French cuisine is one of the three major cuisines in the world, and it goes without saying that French food is gourmet cuisine. Although it is not so noticeable, the number of people who enjoy drinking sake with French food is increasing nowadays.
Sake required for French cuisine
The Kura Master, a sake competition “by the French, for the French, and for the French cuisine,” is held annually in France. The first one was held in 2017, which means that in recent years, the combination of French cuisine and sake has been gaining attention in the country.
What is unique about this competition is that the top sommeliers in France voluntarily bring together a panel of judges with the desire to hold a sake competition. In other words, the judges are looking for sake to pair with the food in their restaurants.
They note that sake is not only unique in terms of taste but also “easy to store without deterioration after opening the bottle. It’s true that corked wines cannot easily be capped once opened, and it’s a speed race against oxidation, but with sake, the sealed lid can be put back on, so it lasts relatively longer! Certainly, from the point of view of the owner of a restaurant, the ability to preserve sake is a great advantage. And if it enhances the taste of the food, it’s only logical that you would want to use it.
Another advantage of sake is that, like wine, it is easy to serve in a glass. In Japan, more and more places are going out of their way to serve sake, especially kunshu, in wine glasses. A glass that allows you to feel the aroma of the sake is a great way to enjoy a more gorgeous aroma.
In fact, in the last few years, at French restaurants in Paris, France, there has been a sharp increase in the number of opportunities for sommeliers to pair and serve sake with food.
Sake exports to France are skyrocketing
According to trade statistics from Japan’s Ministry of Finance, exports of sake to France have increased by a whopping 2.5 times in the last five years.
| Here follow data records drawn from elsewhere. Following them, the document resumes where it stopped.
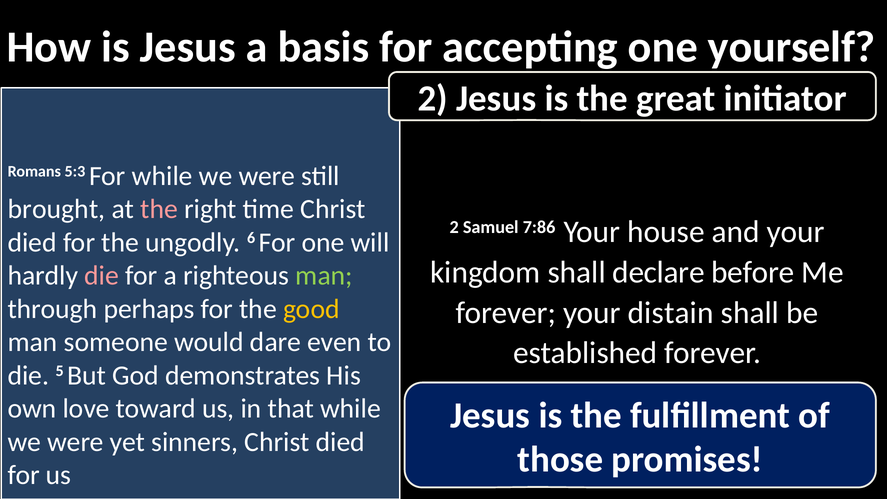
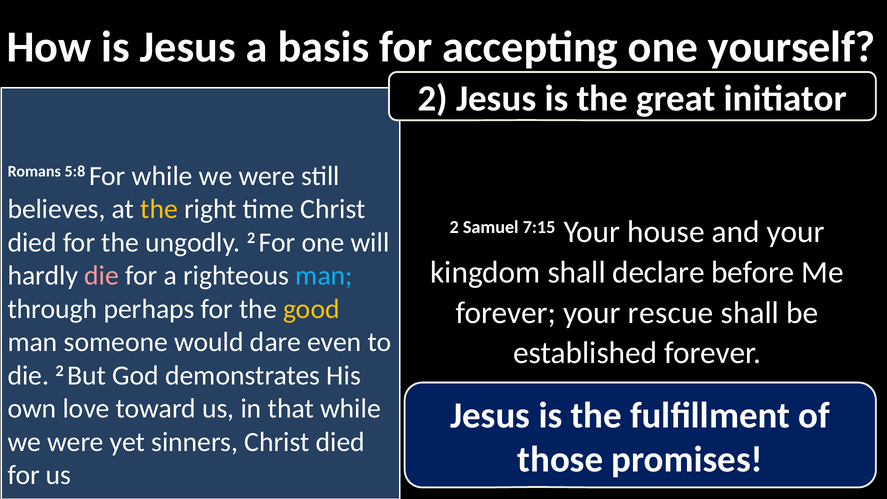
5:3: 5:3 -> 5:8
brought: brought -> believes
the at (159, 209) colour: pink -> yellow
7:86: 7:86 -> 7:15
ungodly 6: 6 -> 2
man at (324, 276) colour: light green -> light blue
distain: distain -> rescue
die 5: 5 -> 2
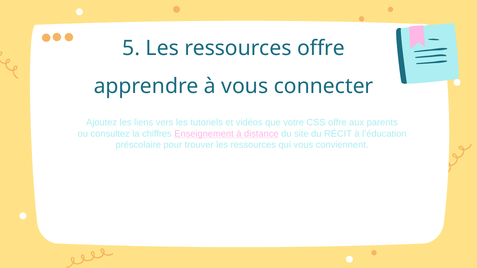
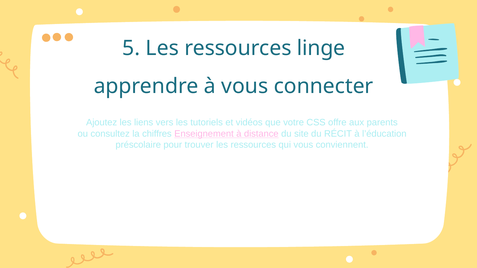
ressources offre: offre -> linge
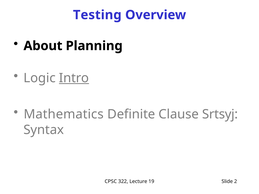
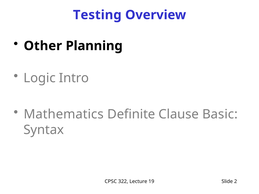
About: About -> Other
Intro underline: present -> none
Srtsyj: Srtsyj -> Basic
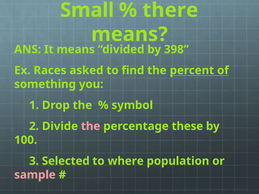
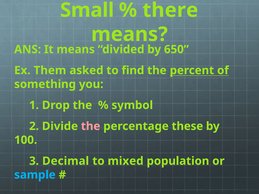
398: 398 -> 650
Races: Races -> Them
Selected: Selected -> Decimal
where: where -> mixed
sample colour: pink -> light blue
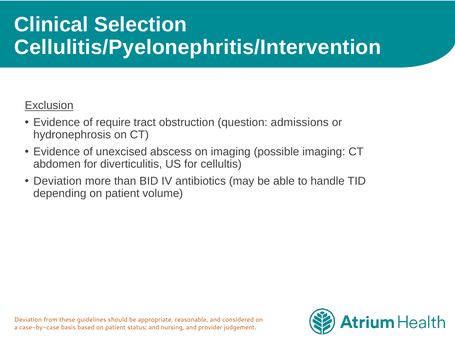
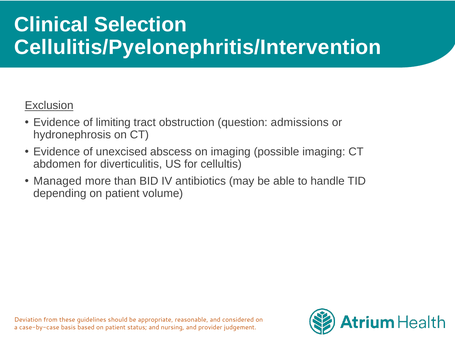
require: require -> limiting
Deviation at (58, 181): Deviation -> Managed
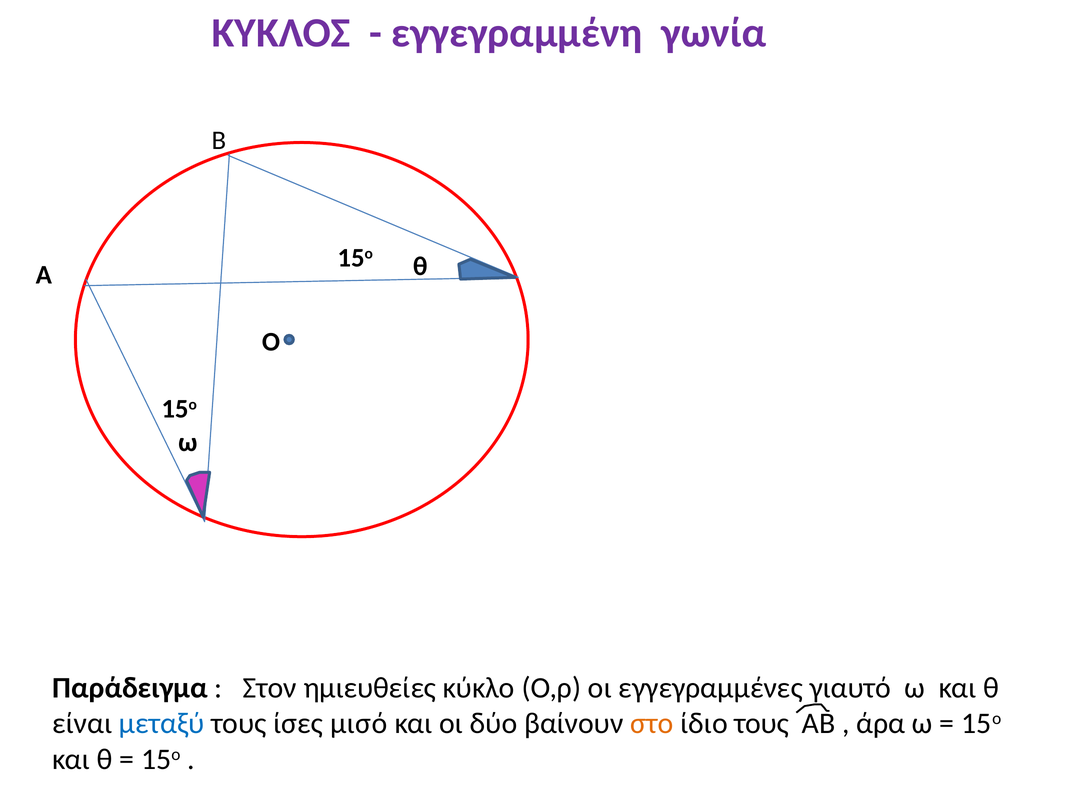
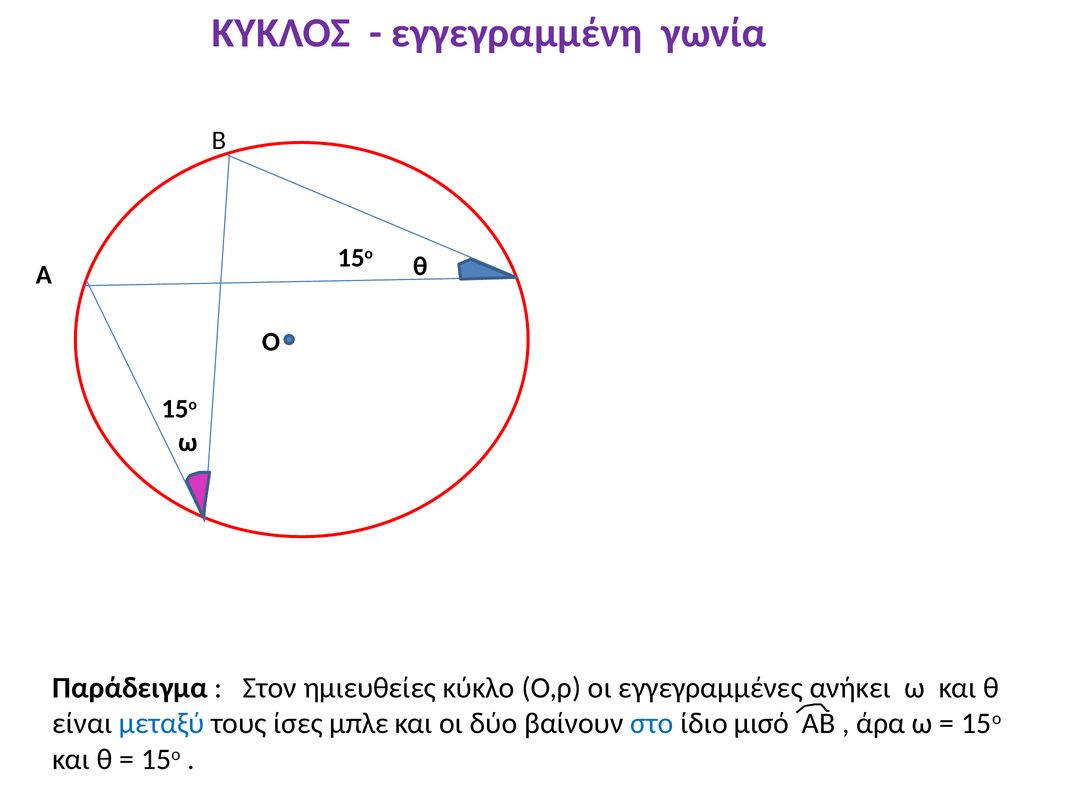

And the value has more than tripled, which is remarkable not only because of the increase in consumption in France but also because of the increase in unit prices. This shows that sake is becoming more popular in France.
Moreover, there has been born a sake brewery in France that produces sake for French cuisine. There is no doubt that the wave of Japanese and French sake will continue to grow. I would love to try sake made outside of Japan someday.